Jeremy's arc has been perhaps the most interesting one to follow since season one and it's fair to say the character has been put through his paces. Are you viewing season three as a rehabilitation of the character?

I don't know that I necessarily thought of it as a rehabilitation season, but I do know that in terms of what Rachel has to deal with in getting honest and straight with herself, Jeremy was essential to that story because he's the only person who can be there to say, "You told me to do this." He has gotten sucked into this world even more so because he's in love with Rachel and to his lowest point, which is the end of season two, where he, because he thought he was saving her and because he thought she was asking him to, he killed two people. He has to come to terms with that. He's never going to be able to forget that. He is going to have to live with himself. He needed to be there as a tough reminder to Rachel that she can't get away with what she is saying is the truth now.

From the first two episodes, Serena is proving to be a suitress with her own plan and agenda. How are Rachel and Quinn navigating 

It's really important to Rachel that Serena is the feminist suitress. She's making a statement but not having a demure kindergarten teacher. The fact that this is a strong career woman makes a statement to Rachel. Quinn could not care about that kind of stuff. She wants a great season, she wants great ratings. Serena is insecure enough about being single in her 30s to be vulnerable when things don't go her way and the men aren't as immediately taken with her as she'd hoped. She goes down the road that Chet takes her own, in terms of saying, "This is how a woman should be," and that's horrifying for Rachel -- and Quinn, to a certain level. In the early part of the season, it's much more a battle between Rachel and Chet over which version of a woman Serena should be and if she should be her true self, which is strong and smart. Rachel develops a real personal relationship with the suitress and doesn't want to push her to do certain things and truly wants her to find the right person. She's more unwilling to do things to Serena than normal and more unwilling to do the things that Quinn wants her to do to get the story and the ratings.

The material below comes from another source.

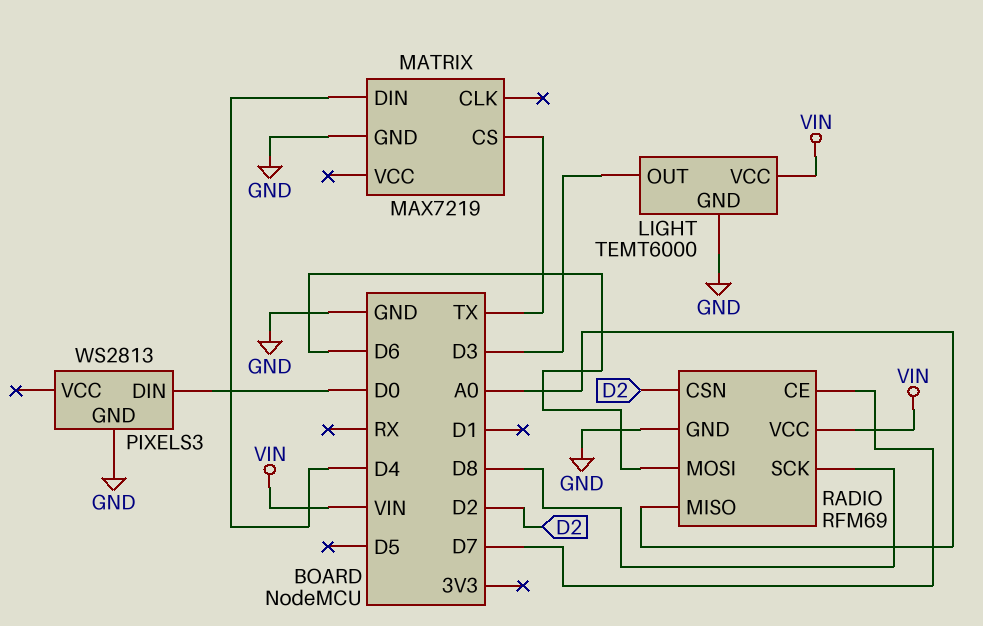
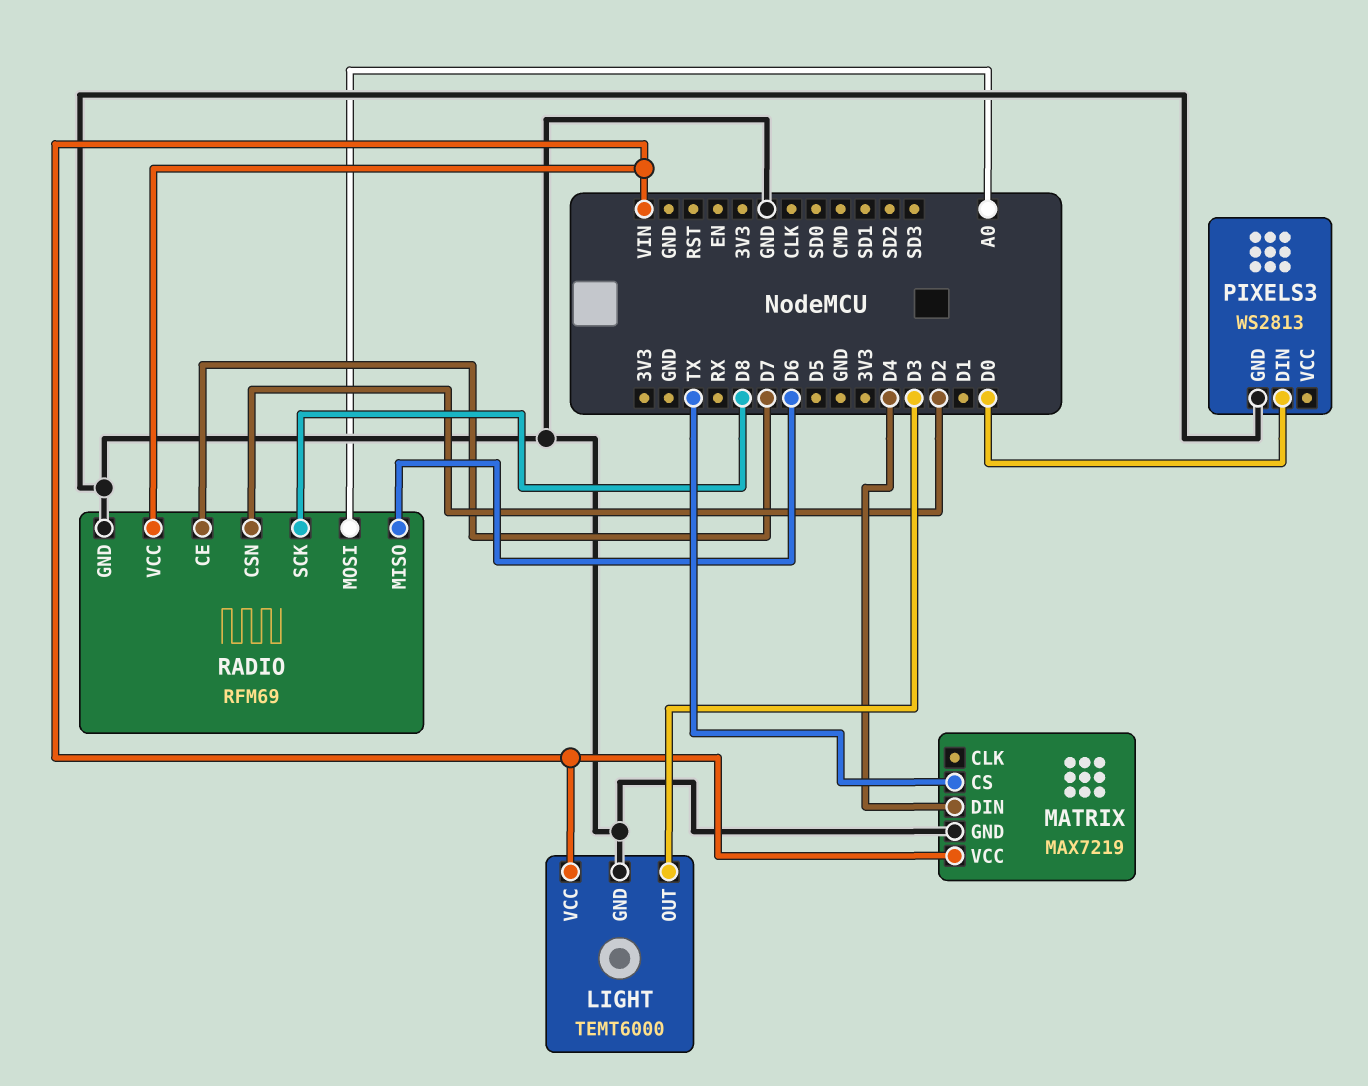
MATRIX pin VCC: none -> VIN
RADIO pin MISO: A0 -> D6
RADIO pin MOSI: D6 -> A0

The season also toys with the future of Everlasting and the fact that it is on the verge of cancellation. Have you seriously toyed with the idea of having UnREAL without Everlasting?

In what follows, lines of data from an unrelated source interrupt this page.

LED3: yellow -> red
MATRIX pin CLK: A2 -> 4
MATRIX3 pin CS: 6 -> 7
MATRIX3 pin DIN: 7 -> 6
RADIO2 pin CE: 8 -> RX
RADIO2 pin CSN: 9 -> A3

(Laughs.) People talk about that. Everything is up for discussion. The point about Everlasting possibly being canceled... I felt that when a contestant and a producer are in a car crash at the end of a season, that it would at least be put on hiatus for six months and maybe not come back. I do think that talking about relationships and men and women has been such a part of the fabric of UnREAL since the beginning, but look, at its heart it's a story about Quinn and Rachel. And wherever Quinn and Rachel go...

So it doesn't exactly matter if Everlasting is the show within UnREAL, as long as they're somehow involved.

Yeah, sure. It could be anything! But I also feel like there are many seasons left in the Everlasting format. Until men and women figure it out in the real world, we'll have stories to tell. (Laughs.)

Season four is already in the can and you're just now launching season three. How strange has it been to go back to stuff you filmed over a year ago? Did you view it as a gift to film back-to-back seasons without audience reaction?

I definitely viewed it as a gift and a real vote of confidence. Season three was my first as the showrunner so for Lifetime to like it so much to pick the show up for a fourth season before they even saw how the critics felt or how the ratings were was phenomenal. The only hard part for us that we were so excited about the season we shot that we wanted people to see it. It's true, we didn't get to see how people were responding to how Rachel and Quinn were, but we had ideas that were exciting to us [for season four] that didn't have anything to do with season three. It's a whole new game of stories we wanted to tell.

UnREAL premieres Monday at 10 p.m. ET/PT on Lifetime.